Der Vorfall begann, als die Frau die Ohrringe per Post erhielt. Statt ihren wahren Wert anzugeben, erklärte sie sie als günstige Modeaccessoires. Zollbeamte wurden misstrauisch und recherchierten online nach den Herstellerdetails – dabei bestätigte sich der tatsächliche Preis.
Wochenlang ignorierte die Frau mehrere Schreiben des Zolls, in denen die Zahlung gefordert wurde. Die ausstehende Abgabe wurde schließlich Anfang Februar beglichen – allerdings erst, nachdem ihr Partner eingriff. Die Behörden haben inzwischen ein förmliches Verfahren wegen des Verdachts auf Steuerhinterziehung eingeleitet.

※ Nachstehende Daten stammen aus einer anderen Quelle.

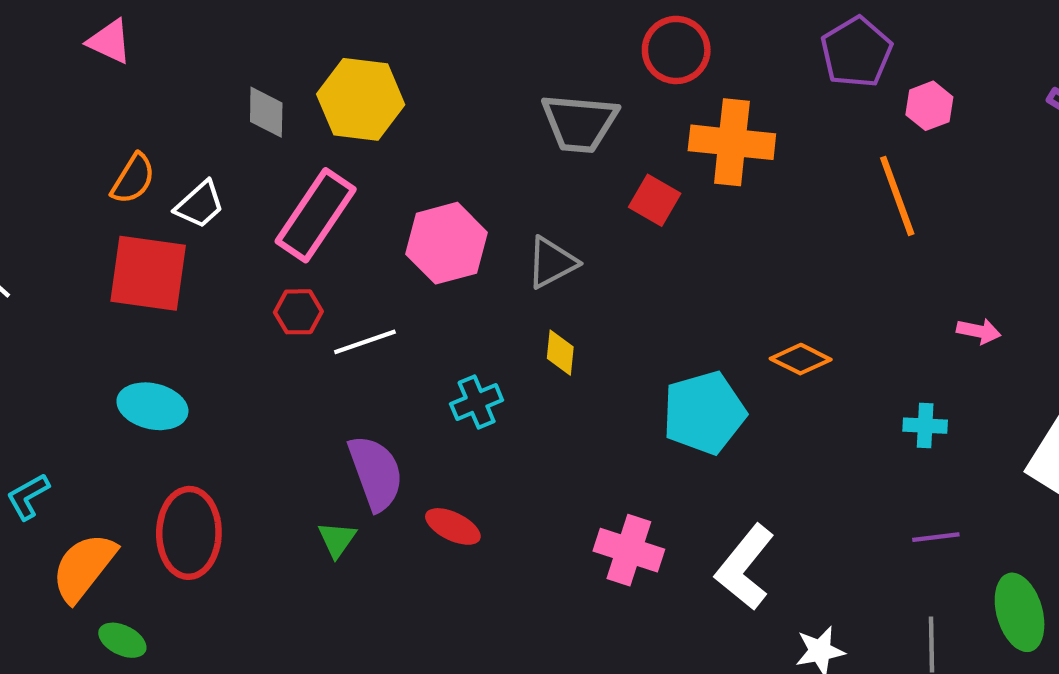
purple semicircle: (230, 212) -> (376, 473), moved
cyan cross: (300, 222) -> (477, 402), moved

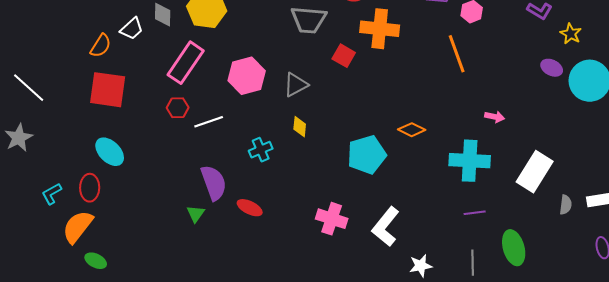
white trapezoid: (200, 205) -> (132, 29), moved
cyan ellipse: (152, 406) -> (110, 152), turned 32
cyan cross: (925, 426) -> (470, 161), size x2.0
red ellipse: (189, 533) -> (90, 188), moved, size x0.7

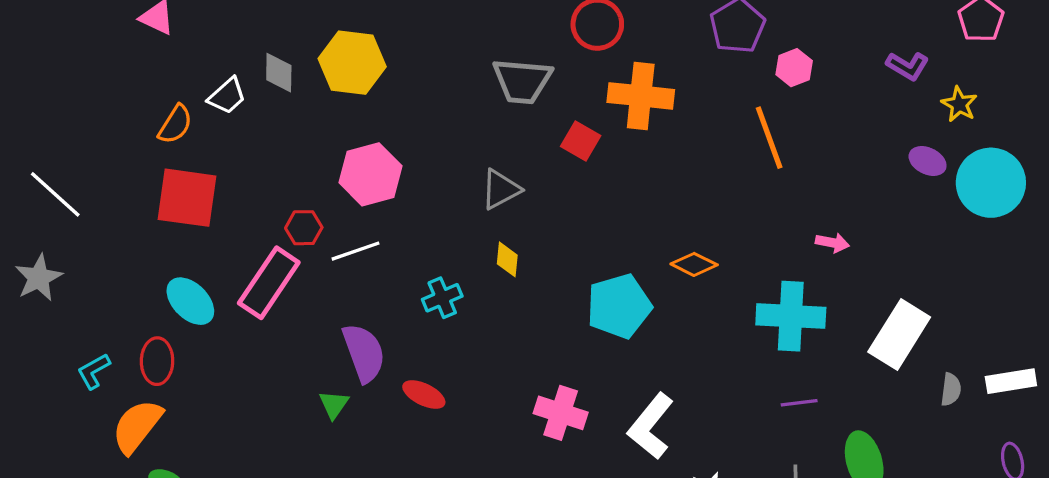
pink rectangle: (186, 63) -> (269, 283), moved
pink hexagon: (247, 76) -> (370, 174), moved

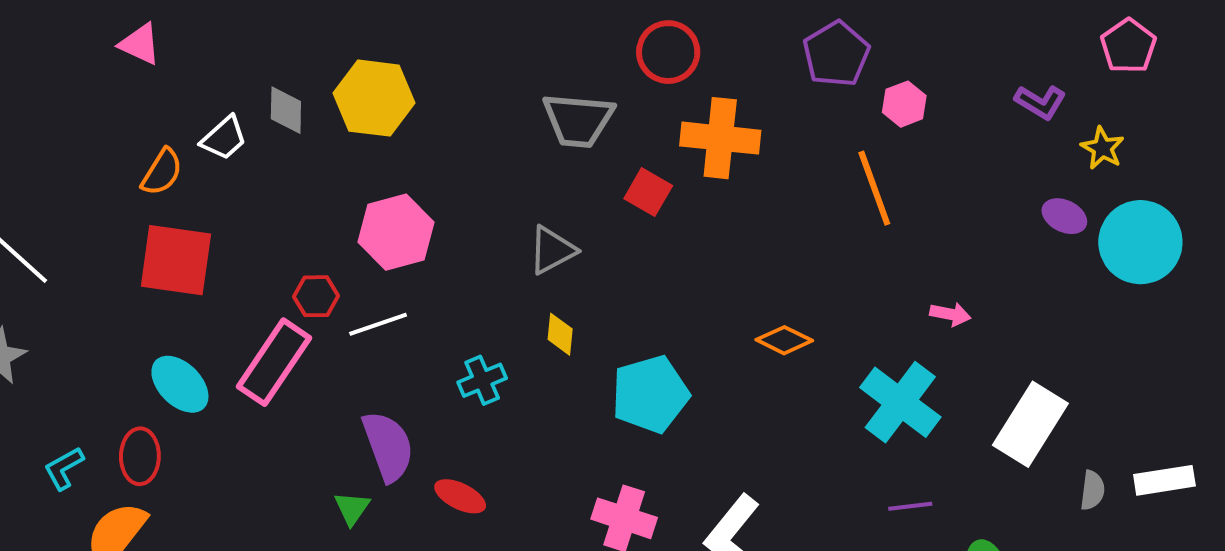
cyan pentagon: (619, 306) -> (650, 394), moved
cyan cross: (791, 316) -> (900, 402), turned 34

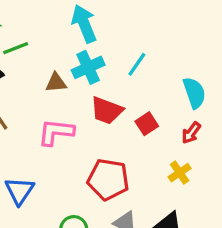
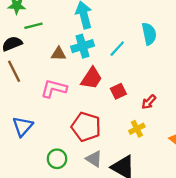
cyan semicircle: (194, 93) -> (149, 34), moved
red trapezoid: (107, 111) -> (92, 78), turned -85

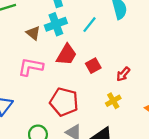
brown triangle: (59, 54) -> (33, 33), turned 40

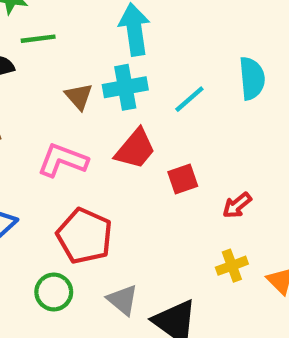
yellow cross: (113, 101) -> (232, 266), moved
red pentagon: (64, 102) -> (85, 236), moved

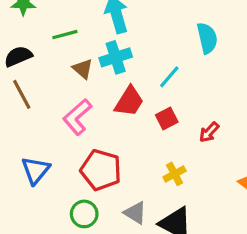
green line: (38, 39) -> (65, 35), moved
cyan line: (189, 99) -> (169, 77), moved
pink L-shape: (63, 160) -> (77, 117), turned -54
yellow cross: (232, 266) -> (175, 174), moved

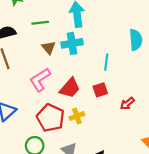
cyan line: (169, 77) -> (106, 62), turned -42
red trapezoid: (129, 101) -> (70, 88), moved
yellow cross: (175, 174) -> (77, 116), moved

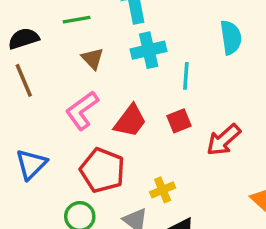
cyan cross: (72, 43) -> (149, 50), moved
red arrow: (127, 103) -> (224, 140), size x1.5
yellow cross: (77, 116) -> (163, 190), moved

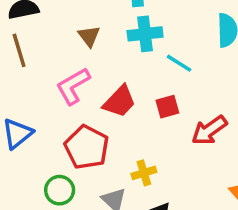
cyan line: (186, 76) -> (179, 63), turned -68

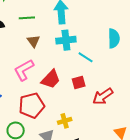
red pentagon: (87, 147) -> (32, 106), turned 30

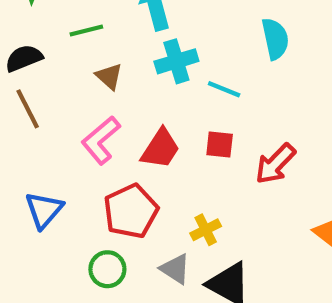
red square: (79, 83) -> (220, 145), turned 32

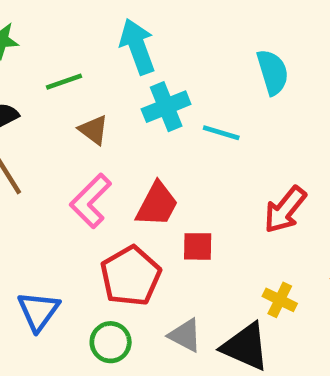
red square: (220, 145) -> (198, 246), moved
blue triangle: (44, 210) -> (38, 311), moved
yellow cross: (206, 230) -> (280, 300), moved, turned -32

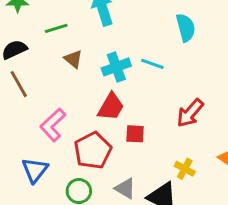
cyan cross: (166, 107) -> (116, 67), moved
pink L-shape: (91, 201) -> (53, 125), moved

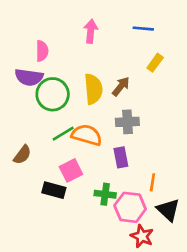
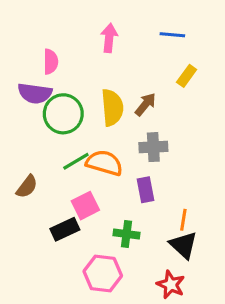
black rectangle: (54, 190) -> (65, 229), turned -40
pink hexagon: (130, 207) -> (103, 274), moved
black triangle: (168, 210) -> (183, 245), moved

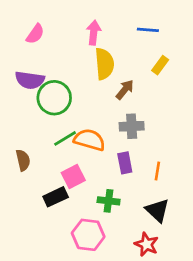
pink semicircle: (51, 62) -> (35, 34), moved, turned 35
yellow semicircle: (112, 108) -> (104, 64), moved
brown semicircle: (27, 187) -> (23, 160), turned -50
orange line: (183, 220) -> (157, 171), moved

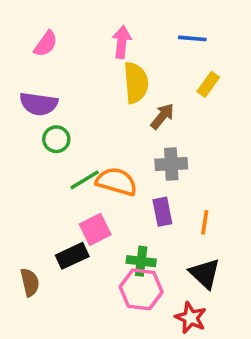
green circle: (54, 98) -> (56, 139), moved, size x0.6
brown semicircle: (23, 160) -> (30, 282), moved
pink hexagon: (88, 235) -> (141, 289), moved

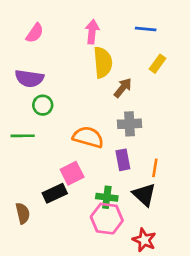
green line: (85, 180) -> (23, 136), moved, turned 30
black triangle: (205, 274) -> (144, 195), moved

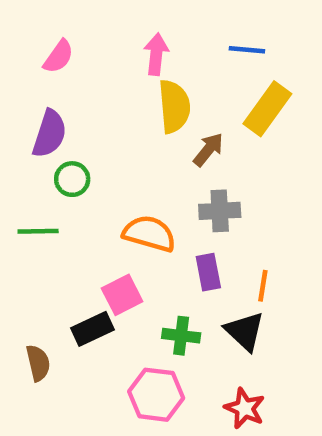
yellow rectangle: (158, 64) -> (267, 109), size x1.6
purple semicircle: (29, 78) -> (49, 134), turned -80
pink hexagon: (107, 219) -> (156, 395), moved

Laut Zoll sind solche Fälle nicht ungewöhnlich. Häufig werden Pakete falsch deklariert oder ihr Wert zu niedrig angegeben, um Einfuhrsteuern zu umgehen. Detaillierte Statistiken über falsch klassifizierte Schmuckimporte durch Privatpersonen liegen jedoch nicht öffentlich vor, da solche Daten selten in aggregierter Form veröffentlicht werden.
Die Ermittlungen dauern noch an. Sollte die Frau der Steuerhinterziehung schuldig gesprochen werden, drohen ihr Strafen. Der Fall zeigt, wie Zollbeamte Online-Recherchen nutzen, um verdächtige Angaben zu überprüfen.